Wenn die Bürger einer Weinviertler Gemeinde Unterschriften gegen den Zuzug einer palästinensischen Familie sammeln, wenn Wiener Bürgerinitiativen Wohnbauprojekte und moderne Architektur verhindern, dann ist das auch Zivilgesellschaft. Initiativen und Vereine am rechten und linken Rand des Spektrums zählen genauso dazu wie soziale Dienstleistungskonzerne, deutschnationale Burschenschafter genauso wie radikale Islamisten. Auch multinationale Konzerne, die mit ihrem Lobbying Politik beeinflussen wollen, agieren "jenseits von Markt und Staat" und damit so zivilgesellschaftlich wie Konsumentenvertreter und Klimaschützer. Demokratisch legitimiert sind sie allesamt kaum – mitgliederstarke Vereine noch eher als reine Vermögen. Das ist den US-Amerikanern klarer als uns, weshalb sie den Begriff Zivilgesellschaft nicht mit jener sakrosankten Aura versehen, die sich in Europa verbreitet hat. In den USA ist klar: Die von den Koch-Brüdern finanzierte Heritage Foundation zählt genauso zur Zivilgesellschaft wie die von George Soros finanzierte Open Society Foundation, die National Rifle Association genauso wie March for Our Lives.

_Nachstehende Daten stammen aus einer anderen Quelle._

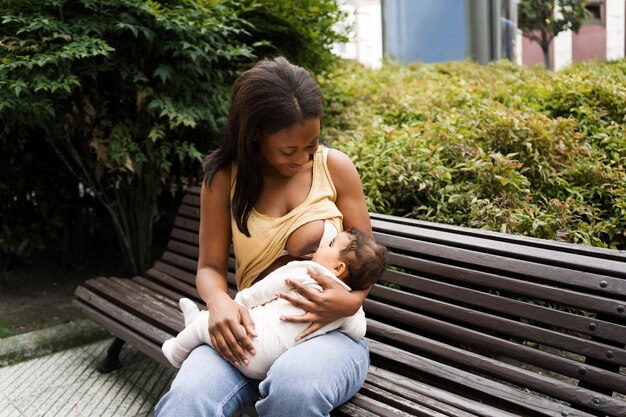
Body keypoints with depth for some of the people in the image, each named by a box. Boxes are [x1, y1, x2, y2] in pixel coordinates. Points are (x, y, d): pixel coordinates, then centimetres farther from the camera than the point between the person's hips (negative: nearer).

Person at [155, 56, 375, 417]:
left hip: (329, 331, 1)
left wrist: (352, 300, -19)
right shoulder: (225, 178, 0)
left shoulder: (335, 167, -1)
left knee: (294, 385, -36)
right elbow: (210, 266, 4)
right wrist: (218, 301, -20)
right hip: (253, 333, 0)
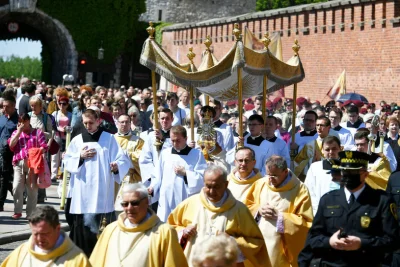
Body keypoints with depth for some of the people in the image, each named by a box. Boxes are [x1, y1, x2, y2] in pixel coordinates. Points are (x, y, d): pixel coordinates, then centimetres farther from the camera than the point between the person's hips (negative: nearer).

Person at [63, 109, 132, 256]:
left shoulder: (109, 139, 4)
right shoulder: (77, 140, 12)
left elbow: (123, 160, -2)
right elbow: (67, 162, 11)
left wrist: (117, 166, -23)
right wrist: (80, 157, -6)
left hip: (102, 192, -2)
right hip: (82, 192, 2)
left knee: (101, 227, -7)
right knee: (81, 224, 0)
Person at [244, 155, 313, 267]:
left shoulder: (300, 190, -7)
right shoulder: (260, 183, 6)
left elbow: (306, 223, -9)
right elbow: (246, 208, 14)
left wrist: (279, 216, -15)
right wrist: (258, 210, -7)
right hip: (258, 244, 4)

NPOs und NGOs sind nicht "die Zivilgesellschaft". Einige von ihnen tragen viel zur Zivilgesellschaft bei, indem sie anwaltschaftlich die Interessen von Benachteiligten, aber auch Interessen unserer natürlichen Umwelt oder allgemeine Werte und Menschenrechte vertreten. Tun sie das nicht und produzieren sie bloß soziale Dienstleistungen, dann haben sie mit der Zivilgesellschaft so viel zu tun wie ein Friseur.

Ökonomische Bedeutung

Unabhängig davon gewinnt der Non-Profit-Sektor wirtschaftlich enorm an Bedeutung: NPOs wie das Rote Kreuz und die Caritas beschäftigen jeweils über 10.000 Menschen und über 70.000 Freiwillige, in Summe arbeiten knapp sieben Prozent in NPOs, Tendenz steigend. Der von NPOs mitgeprägte Gesundheits- und Sozialbereich ist nach dem Handel die beschäftigungsstärkste Branche des Landes. In diesem Bereich wird zudem immer mehr ausgegliedert, und viele vormals öffentliche Träger gewinnen mehr Unabhängigkeit und NPO-Charakter.

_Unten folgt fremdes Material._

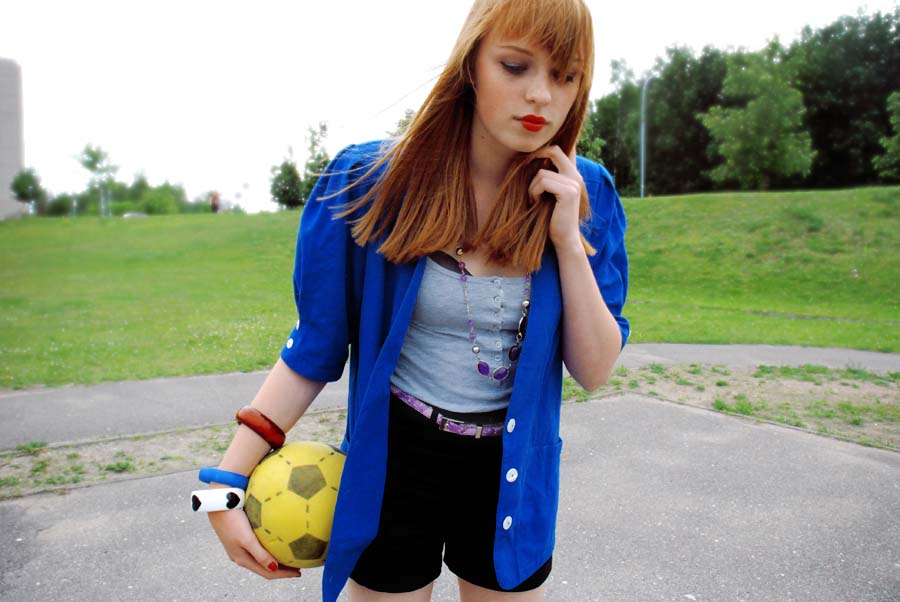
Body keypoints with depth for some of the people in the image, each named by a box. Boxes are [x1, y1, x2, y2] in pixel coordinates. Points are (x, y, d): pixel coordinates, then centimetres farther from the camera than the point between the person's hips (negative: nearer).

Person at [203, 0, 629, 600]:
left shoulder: (585, 195, -9)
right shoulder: (371, 180, -15)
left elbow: (595, 371, -9)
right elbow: (314, 348, -8)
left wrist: (567, 237, -21)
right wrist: (226, 480, -13)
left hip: (513, 477, 2)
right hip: (395, 468, -1)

Je höher entwickelt eine Volkswirtschaft, desto mehr Menschen arbeiten in NPOs. In den Niederlanden sind es knapp 15 Prozent. Das hat damit zu tun, dass in postindustriellen Ökonomien die Nachfrage nach sozialen Dienstleistungen aufgrund von Überalterung, Zuwanderung und mehr Bedarf an Kinderbetreuung, Bildung und Gesundheit rasant wächst. In Deutschland sind Caritas und Diakonie mit jeweils circa 600.000 Arbeitnehmern die größten privaten Arbeitgeber, größer als Siemens oder Volkswagen.

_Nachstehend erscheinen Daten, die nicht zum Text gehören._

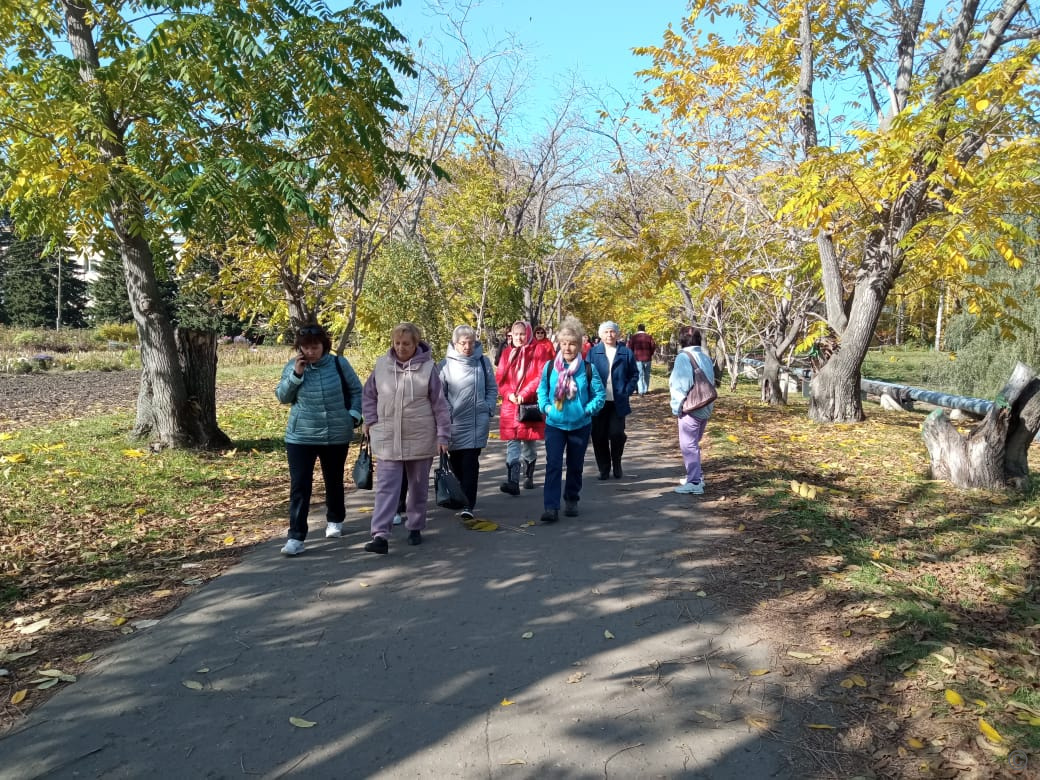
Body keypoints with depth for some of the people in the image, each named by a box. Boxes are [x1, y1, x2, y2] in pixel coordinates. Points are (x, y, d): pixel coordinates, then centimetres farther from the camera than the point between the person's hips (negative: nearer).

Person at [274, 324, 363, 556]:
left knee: (334, 482, 16)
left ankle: (335, 521, 39)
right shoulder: (292, 366, 0)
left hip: (336, 435, 0)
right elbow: (282, 397, -2)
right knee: (299, 486, -5)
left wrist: (354, 415, -7)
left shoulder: (339, 363, -3)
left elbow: (357, 391, 5)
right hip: (300, 436, 0)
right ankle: (296, 537, -2)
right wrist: (296, 374, -15)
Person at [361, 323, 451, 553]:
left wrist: (443, 435, -5)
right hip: (387, 439, 1)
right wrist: (370, 421, 2)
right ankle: (380, 535, -6)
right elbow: (368, 395, 12)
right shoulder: (382, 365, -1)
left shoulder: (427, 367, -8)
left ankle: (415, 528, 30)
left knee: (418, 487, 13)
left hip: (420, 440, -1)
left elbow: (440, 404, -4)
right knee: (386, 488, -4)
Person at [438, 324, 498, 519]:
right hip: (453, 422, 1)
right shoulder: (445, 364, 0)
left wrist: (489, 410, 3)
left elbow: (492, 389, 12)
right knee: (455, 463, 10)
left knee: (470, 463, -6)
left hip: (477, 422, -1)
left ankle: (468, 505, -6)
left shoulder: (483, 362, 4)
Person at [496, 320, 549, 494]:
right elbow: (499, 378, 7)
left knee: (528, 442, 10)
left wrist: (524, 394, -17)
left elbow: (541, 377, -9)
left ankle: (529, 477, 29)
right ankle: (512, 482, -14)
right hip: (510, 404, 2)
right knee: (512, 443, -7)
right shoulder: (507, 354, 9)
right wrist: (509, 394, -10)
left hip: (530, 404, -2)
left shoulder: (536, 353, -1)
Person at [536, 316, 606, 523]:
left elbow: (600, 394, 0)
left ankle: (572, 501, 33)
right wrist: (546, 406, -5)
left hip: (580, 426, 0)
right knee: (553, 466, -9)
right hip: (554, 425, 0)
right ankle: (551, 508, -10)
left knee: (575, 466, 14)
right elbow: (542, 390, 9)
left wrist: (588, 410, -11)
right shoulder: (550, 367, -4)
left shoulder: (588, 369, -7)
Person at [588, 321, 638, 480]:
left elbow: (634, 374, 8)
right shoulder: (593, 352, 5)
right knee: (599, 436, 2)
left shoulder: (626, 352, 4)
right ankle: (604, 469, 16)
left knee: (616, 434, -7)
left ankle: (617, 465, 18)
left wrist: (627, 391, -3)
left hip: (618, 402, -1)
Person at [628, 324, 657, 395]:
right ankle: (646, 390, 16)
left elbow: (630, 348, -3)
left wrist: (633, 355, 11)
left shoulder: (633, 337, -1)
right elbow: (654, 347, 2)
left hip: (637, 358, -1)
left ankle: (641, 391, -4)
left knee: (640, 375, 2)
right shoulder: (649, 337, 1)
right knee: (646, 375, 13)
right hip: (647, 358, 1)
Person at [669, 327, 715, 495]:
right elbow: (711, 382, 15)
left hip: (691, 408, -8)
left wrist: (676, 407, -7)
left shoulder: (683, 357, -13)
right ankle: (696, 476, 28)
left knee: (688, 445, -3)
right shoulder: (706, 357, 11)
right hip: (706, 407, 8)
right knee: (693, 443, 20)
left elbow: (680, 385, -16)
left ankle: (694, 482, -3)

Innerhalb der Tätigkeitsfelder von NPOs gibt es heftige Konkurrenz, und zwar zwischen NPOs, und das nicht nur ums Spendengeld. Am Beispiel von Licht ins Dunkel: Wie wir behinderte Menschen besser inkludieren können, darüber herrscht in der Szene alles andere als Einigkeit, und die Progressiven streiten unversöhnlich mit den Konservativen. Künftig wird die dominante Rolle von NPOs in vielen sozialen Dienstleistungsbereichen hinterfragt werden. Die Grenzen werden durchlässig, und mehr und mehr gewinnorientierte Anbieter werden in diese Märkte drängen. Ob NPOs im Vergleich zu diesen wirklich bessere Qualität zu niedrigeren Kosten bringen, ob sie auch innovativer sind, das werden sie laufend beweisen müssen.